Tell Your People

When I first started in consulting, I was on a big project with the U.S. Fish and Wildlife Service. It was an extensive assessment of “organizational issues” broadly speaking. I did a LOT of interviews and focus groups. I remember meeting with one of the senior regional managers who made a point about internal communication that I have since quoted liberally. I thought it was time to put it in the blog. He said (a paraphrase):

“Tell your people. Tell them what’s going on. Tell them everything. Tell them multiple times. Because  here’s the kicker: if you don’t tell them, they’ll make it up! And I can guarantee you whatever they make up is likely to be much worse than the truth.”

He’s not the only one to say something like this, of course, but it’s amazing to me how seemingly hard it is to follow this advice.

Let go of the fear.

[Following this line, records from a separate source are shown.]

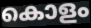
കൊളം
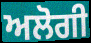
ਅਲੋਗੀ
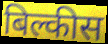
बिल्कीस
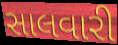
સાલવારી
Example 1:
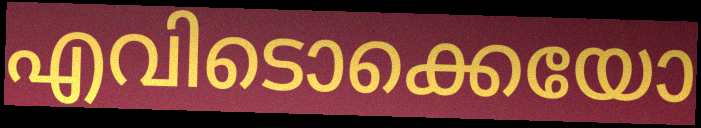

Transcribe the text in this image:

എവിടൊക്കെയോ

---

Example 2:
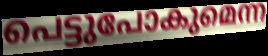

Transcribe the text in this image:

പെട്ടുപോകുമെന്ന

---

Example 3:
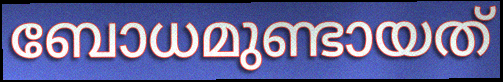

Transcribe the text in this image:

ബോധമുണ്ടായത്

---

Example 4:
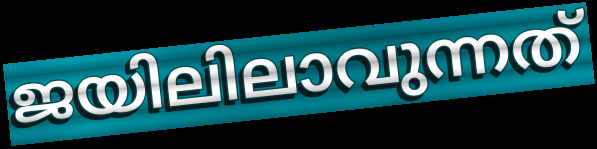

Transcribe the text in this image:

ജയിലിലാവുന്നത്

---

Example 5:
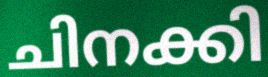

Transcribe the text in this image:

ചിനക്കി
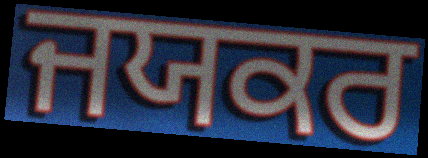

Tell your people.


  1. 24.02.2012 at 8:27 am


    Love, love, love this. I completely agree.

    In fact, “not saying anything” is actually a much louder message (and resonates longer) than whatever you are avoiding talking about. It tells your people that not only do you not value them, you don’t think they are capable or trustworthy enough to handle what is happening. This message of distrust further alienates the very people you depend on for success.

    My background is in political messaging and one thing we always told candidates – If there’s something in your past you’re worried about, know that it will come out and it’s much better hearing it from you in the manner in which you want to address it than on the tongues of the competition.

    And when it comes to companies and employees, especially in this economic climate, if you are keeping something from your people (like you said above) what they can imagine (or Google) is probably much worse than the reality of the matter. Keeping information from them will corrode future messages as well as your people will begin to wonder what else you’re not telling them. A small secret then becomes a future chasm in communication. Is that really worth it?

  2. 24.02.2012 at 8:50 am

    Amen, Christina! And it’s not just about being silent, it’s about telling your people MORE than you currently tell them, and telling them many times, from different angles. We really need to push for more clarity internally, and that takes some effort.

  3. 13.03.2012 at 9:12 pm

    I think sometimes people in formal management or leadership positions are so familiar with some pieces of information that they believe they have communicated them more to others than they really have. One of the other obvious aspects of this communication issue is we have to communicate things in language and ways that have meaning for the people with whom we are speaking, not just in terms that resonate with us.